• _SOURCE EXTRACT_:
━━━━

Showdown: The two tales of Snow White

Two fairy tale reimaginings of Snow White came out this year with a couple of month intervals but  I saw them both in one day, whether by chance or by fate. The two versions are as different as night and day and puts a twists to the fairy tale better associated with Disney princesses. Here’s my take on the extremely different approach to the story.

In the first one, Mirror Mirror, Lily Collins takes on the role of Snow White, a princess kept inside the palace for the better part of ten years while her vain and flamboyant stepmother, the queen (Julia Roberts) enjoys the excesses brought on by the people’s taxes, all this while the King is nowhere to be found and believed to be killed by the beast that roams the forest. On her eighteenth birthday, Snow sneaks out of the palace to witness the penury that the kingdom has succumbed to in the absence of her father and vows to help them out of their plight with the help of the dashing prince Ascot (Armie Hammer) who just happens to be smitten by her. However, the queen, who is now flat broke for all the years of luxury, also intends to marry the prince to sustain her lifestyle. She orders Snow killed. The twist in the story is that it is mainly narrated from the point of view of the wicked queen.

In the second tale, Snow White and the Huntsman, Kristen Stewart (Twilight) finds herself in the center of another love triangle with two hot guys — the huntsman (Chris Hemsworth), and her childhood sweetheart, the nobleman William (Sam Claflin) in a much darker version of the fairy tale. The love story serves only as a subplot in this version and focuses mainly on the craziness of the evil queen and the blossoming of the Joan of Arc-like heroine that is Snow White. In this version of the tale, the queen (Charlize Theron) uses her dark magic to devour the beauty and youth of pretty young maidens across the palace and wants the heart of Snow White, whose purity and innocence will sustain her forever and make her immortal. In a similar vein, Snow White can also be the source of her downfall as the queen can only be killed my the fairest in the land. To this end, she employs the services of the widowed and embittered huntsman to track down the fugitive princess but he has a change of heart when he realizes that the queen does not have the power to deliver what she has promised him in exchange of her capture.


The fairest princess: 

Its kind of hard to pick because the different approaches to the movie calls for different things from these two young ladies. While I appreciate Kristen’s grittiness and toughness in a role that calls for her to lead an army, I felt like she found it hard to detach herself from her portrayal of the tortured Bella from the Twilight franchise, and as a result, her Snow White never showed joy even in moments of triumph. At no point in the movie did she appear vulnerable or soft but rather remained depressed and stressed althroughout so it really comes as a surprise why the huntsman or William would want to protect her her or fight by her side. Lily, on the other hand, took the more traditional route, and played the sweet and unassuming role to the fullest. She was charming when she needed to be but she also showed spunk when the scenes called for it. She is girl power personified so I give this round to Lily.

The evil-est queen: 

I love both actresses, both Academy Award winners but I must say that I was a bit bothered by the excessive shouting and the overly played bravado of Charlize’s Ravana. She seemed more crazy than evil and was immediately forgotten when the cameras are nowhere focused on her. Julia, on the other hand embraced the role of the vain and ambitious queen, not entirely mean but still evil. She made light of her portryal and poked fun at herself (the mirror shows her alter ego) and the general premise of the fairy tale. She took it all in stride. Point goes to Julia.

━━━━

Collected data:
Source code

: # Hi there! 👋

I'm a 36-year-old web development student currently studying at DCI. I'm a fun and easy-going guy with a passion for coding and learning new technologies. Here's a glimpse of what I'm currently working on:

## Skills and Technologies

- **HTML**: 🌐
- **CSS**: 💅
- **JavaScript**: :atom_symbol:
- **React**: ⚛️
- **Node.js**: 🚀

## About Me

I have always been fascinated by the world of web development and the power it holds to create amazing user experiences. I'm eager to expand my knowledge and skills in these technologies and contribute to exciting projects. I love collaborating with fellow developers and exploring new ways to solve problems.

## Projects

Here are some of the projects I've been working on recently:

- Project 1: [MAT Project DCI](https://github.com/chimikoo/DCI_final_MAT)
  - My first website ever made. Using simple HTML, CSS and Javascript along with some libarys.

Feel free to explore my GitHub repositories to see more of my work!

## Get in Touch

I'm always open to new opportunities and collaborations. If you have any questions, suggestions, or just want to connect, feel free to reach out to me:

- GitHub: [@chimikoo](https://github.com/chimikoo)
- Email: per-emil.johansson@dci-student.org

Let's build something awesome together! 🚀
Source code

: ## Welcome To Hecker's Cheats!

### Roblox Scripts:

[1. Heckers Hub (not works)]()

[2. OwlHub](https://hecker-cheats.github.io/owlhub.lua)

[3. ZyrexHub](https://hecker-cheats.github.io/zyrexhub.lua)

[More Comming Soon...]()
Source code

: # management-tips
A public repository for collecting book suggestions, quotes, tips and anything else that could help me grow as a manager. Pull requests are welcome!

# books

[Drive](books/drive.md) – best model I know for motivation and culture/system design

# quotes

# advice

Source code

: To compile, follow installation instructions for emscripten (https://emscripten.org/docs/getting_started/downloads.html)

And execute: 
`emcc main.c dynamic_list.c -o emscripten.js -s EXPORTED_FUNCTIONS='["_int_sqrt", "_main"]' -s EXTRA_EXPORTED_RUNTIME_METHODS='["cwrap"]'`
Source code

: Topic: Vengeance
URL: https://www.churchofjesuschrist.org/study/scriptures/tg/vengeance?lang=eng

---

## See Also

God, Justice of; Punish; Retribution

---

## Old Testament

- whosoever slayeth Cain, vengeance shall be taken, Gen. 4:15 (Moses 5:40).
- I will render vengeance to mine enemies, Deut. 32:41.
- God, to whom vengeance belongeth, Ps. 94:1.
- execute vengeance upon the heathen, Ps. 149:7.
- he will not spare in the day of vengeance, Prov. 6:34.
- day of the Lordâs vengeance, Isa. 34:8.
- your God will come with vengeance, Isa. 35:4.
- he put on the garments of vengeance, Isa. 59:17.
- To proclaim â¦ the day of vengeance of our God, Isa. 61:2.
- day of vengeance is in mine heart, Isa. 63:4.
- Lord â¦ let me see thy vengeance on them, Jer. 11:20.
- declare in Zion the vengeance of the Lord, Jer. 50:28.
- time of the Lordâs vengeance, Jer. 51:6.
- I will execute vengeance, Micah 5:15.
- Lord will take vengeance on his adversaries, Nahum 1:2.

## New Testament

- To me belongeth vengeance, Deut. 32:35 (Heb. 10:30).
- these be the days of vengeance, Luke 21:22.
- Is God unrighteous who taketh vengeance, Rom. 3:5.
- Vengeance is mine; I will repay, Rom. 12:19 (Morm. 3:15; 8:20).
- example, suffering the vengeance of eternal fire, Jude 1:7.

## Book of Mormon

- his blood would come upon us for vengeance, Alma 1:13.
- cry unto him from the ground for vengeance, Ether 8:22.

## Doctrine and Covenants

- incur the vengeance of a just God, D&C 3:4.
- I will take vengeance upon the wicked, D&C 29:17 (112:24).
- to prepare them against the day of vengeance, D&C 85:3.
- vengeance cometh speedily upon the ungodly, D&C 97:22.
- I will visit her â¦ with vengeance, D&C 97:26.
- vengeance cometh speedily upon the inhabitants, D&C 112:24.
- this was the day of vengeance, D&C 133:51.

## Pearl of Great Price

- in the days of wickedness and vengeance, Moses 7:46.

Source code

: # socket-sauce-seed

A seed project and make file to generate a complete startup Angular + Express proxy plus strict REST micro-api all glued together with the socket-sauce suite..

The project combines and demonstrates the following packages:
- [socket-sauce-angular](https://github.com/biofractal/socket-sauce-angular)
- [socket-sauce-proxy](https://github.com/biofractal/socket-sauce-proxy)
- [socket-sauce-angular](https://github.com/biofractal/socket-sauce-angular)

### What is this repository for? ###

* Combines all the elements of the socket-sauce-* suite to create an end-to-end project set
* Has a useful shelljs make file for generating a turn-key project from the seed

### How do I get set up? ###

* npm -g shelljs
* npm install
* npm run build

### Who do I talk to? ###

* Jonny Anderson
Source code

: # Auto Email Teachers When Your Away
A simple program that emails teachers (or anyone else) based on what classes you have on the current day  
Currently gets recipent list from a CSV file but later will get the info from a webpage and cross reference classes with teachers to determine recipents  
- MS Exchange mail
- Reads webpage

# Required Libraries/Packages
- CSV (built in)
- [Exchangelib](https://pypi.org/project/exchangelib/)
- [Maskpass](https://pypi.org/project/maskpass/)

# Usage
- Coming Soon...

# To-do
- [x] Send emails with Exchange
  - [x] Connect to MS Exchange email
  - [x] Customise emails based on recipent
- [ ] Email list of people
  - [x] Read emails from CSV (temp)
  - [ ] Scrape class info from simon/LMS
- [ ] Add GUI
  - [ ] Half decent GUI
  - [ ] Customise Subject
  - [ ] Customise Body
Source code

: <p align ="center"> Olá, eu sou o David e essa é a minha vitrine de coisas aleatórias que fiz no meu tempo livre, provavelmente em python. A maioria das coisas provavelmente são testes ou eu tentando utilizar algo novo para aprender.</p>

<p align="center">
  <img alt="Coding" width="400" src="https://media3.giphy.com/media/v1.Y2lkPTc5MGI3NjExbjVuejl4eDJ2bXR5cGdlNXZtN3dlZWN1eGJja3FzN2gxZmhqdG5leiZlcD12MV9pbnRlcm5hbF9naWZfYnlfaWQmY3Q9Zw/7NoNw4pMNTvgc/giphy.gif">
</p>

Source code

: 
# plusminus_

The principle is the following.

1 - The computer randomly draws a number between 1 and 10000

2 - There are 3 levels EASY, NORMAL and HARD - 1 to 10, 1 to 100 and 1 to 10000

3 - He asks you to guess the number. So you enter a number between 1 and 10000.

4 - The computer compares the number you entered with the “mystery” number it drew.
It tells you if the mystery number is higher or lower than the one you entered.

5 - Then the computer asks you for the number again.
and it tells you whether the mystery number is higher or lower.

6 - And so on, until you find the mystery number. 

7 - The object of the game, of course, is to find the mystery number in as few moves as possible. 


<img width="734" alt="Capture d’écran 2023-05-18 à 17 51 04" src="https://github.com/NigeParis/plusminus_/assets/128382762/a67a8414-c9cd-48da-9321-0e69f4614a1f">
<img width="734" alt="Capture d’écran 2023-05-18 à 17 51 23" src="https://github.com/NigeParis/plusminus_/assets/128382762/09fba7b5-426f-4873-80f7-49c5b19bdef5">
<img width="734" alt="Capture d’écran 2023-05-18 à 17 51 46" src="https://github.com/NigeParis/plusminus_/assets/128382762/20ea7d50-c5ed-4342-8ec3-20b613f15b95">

━━━━

• _BRIEF_: Edit the part of the review that opens with the words containing "I love both" and closes with "goes to Julia.", replacing "excessive shouting" with "constant yelling".

• _RESPONSE BOX_:
I love both actresses, both Academy Award winners but I must say that I was a bit bothered by the constant yelling and the overly played bravado of Charlize’s Ravana. She seemed more crazy than evil and was immediately forgotten when the cameras are nowhere focused on her. Julia, on the other hand embraced the role of the vain and ambitious queen, not entirely mean but still evil. She made light of her portryal and poked fun at herself (the mirror shows her alter ego) and the general premise of the fairy tale. She took it all in stride. Point goes to Julia.